Sorry I’ve been off the radar for a while. It’s been two weeks since we found out about the second chemical pregnancy with a PGS normal embryo. I’ve been attempting to get over the pain and keep myself busy and focused on positive things…with mixed results.
I was back in London for a few days last week to catch up with a very good friend who was visiting from Australia. We got drunk on mojitos and ate Mexican food and it felt great. I also caught up with some other friends and generally tried to stay positive though it wasn’t as easy as expected due to something totally unrelated to infertility…
As you can imagine I’m a strong EU supporter because I’m one of the few British people who have actually used my passport to live and work in Europe. So for me the result of last Thursday’s the EU referendum was a disaster. Waking up on Friday morning to the Brexit result was a total shock. I felt a heavy sense of grief about the result…about those future generations (perhaps our children) who wouldn’t be able to take advantage of the opportunities that I have had, and also about of xenophobia that is on the rise in my home country.
I was also deeply upset that my father had voted for ‘Leave’ and spent my last two days in the UK in shouting matches with him. Perhaps I was taking very personally because of the extra grief that I’m carrying around due to the IVF. But I can’t help feeling that by voting for Brexit he, and the other Leave voters, have contributed in making my life even more uncertain than ever as my husband and I now face questions about visas and residency here in Italy. And adding more uncertainty to our lives was the last thing we needed. So all in all the trip wasn’t the best distraction from our IVF woes to be honest.
I returned to Italy on Sunday and started my new job this week, it’s been good, really good in fact so far. The people are nice, and I am speaking Italian a lot of the time which helps me feel more connected and integrated (it’s easy to fall into an English ‘bubble’ as an expat). In the last couple of days I’ve been feeling relatively normal in fact.
Unfortunately today I realised with a jolt that these few days had been a fantasy land. One of my of very good friends here in Milan is pregnant (she did IVF twice) and texted me to say that has gone into the hospital this evening to be induced. At first I felt excited and nervous for her and then about 10 minutes later the grief and sadness hit me like a brick wall. I was at my new work and I had to run to the toilets and hide for a while.
I guess it’s understandable as it’s only been two weeks since we found out about the second chemical pregnancy (of our third IVF). I truly am happy for my friend, but it feels like a massive reminder of what my husband and I don’t have. And at the moment our infertility journey looks harder than even.

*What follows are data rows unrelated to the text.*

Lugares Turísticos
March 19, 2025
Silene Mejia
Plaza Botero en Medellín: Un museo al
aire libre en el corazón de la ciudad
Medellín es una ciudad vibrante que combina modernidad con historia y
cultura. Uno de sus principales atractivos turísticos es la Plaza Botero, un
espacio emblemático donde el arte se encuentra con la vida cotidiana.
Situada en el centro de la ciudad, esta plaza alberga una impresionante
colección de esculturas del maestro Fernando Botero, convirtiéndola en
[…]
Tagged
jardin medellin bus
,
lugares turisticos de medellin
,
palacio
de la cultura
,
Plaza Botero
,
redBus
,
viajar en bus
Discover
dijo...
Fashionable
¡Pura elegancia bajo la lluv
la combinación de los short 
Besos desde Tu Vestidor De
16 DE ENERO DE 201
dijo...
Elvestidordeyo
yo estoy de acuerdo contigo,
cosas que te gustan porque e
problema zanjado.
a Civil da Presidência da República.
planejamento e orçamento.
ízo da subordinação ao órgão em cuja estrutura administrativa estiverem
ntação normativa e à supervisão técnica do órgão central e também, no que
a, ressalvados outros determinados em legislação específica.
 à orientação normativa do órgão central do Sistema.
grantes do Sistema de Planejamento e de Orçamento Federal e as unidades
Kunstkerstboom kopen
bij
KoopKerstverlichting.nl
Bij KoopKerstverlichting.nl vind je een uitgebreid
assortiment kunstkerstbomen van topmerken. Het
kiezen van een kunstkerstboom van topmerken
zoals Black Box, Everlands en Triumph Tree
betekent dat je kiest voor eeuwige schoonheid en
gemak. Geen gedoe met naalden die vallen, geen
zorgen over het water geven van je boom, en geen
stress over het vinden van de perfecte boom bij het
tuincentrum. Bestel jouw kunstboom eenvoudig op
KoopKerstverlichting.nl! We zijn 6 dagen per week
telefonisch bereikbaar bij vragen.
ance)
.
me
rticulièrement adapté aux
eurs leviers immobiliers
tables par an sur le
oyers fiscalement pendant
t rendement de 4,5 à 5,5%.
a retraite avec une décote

On that note I took advantage of being in London to see a doctor at the Lister Fertility Clinic that Waiting to Expect had kindly given me. I went into the appointment feeling prepared to talk about donor eggs as a next step, but the doctor actually more pushed the ‘trying again with own egg’ option. As a result I felt like I came out of the appointment feeling even more confused. In terms of logistics doing a full IVF (not just FET) would be pretty hard with my new job in Italy and doing it at this clinic with the PGD testing (for my BT) would cost a fortune…and I feel like we’ve already tried that 3 times.
At the moment I feel like I’m pretty much at the end of my patience with doing full IVFs with egg retrievals (and the dreaded wait for PGS results). Perhaps I’ll feel differently in a few weeks. I just don’t know. I feel like I don’t have a plan anymore…and don’t particularly want one…I just want the hurting to end.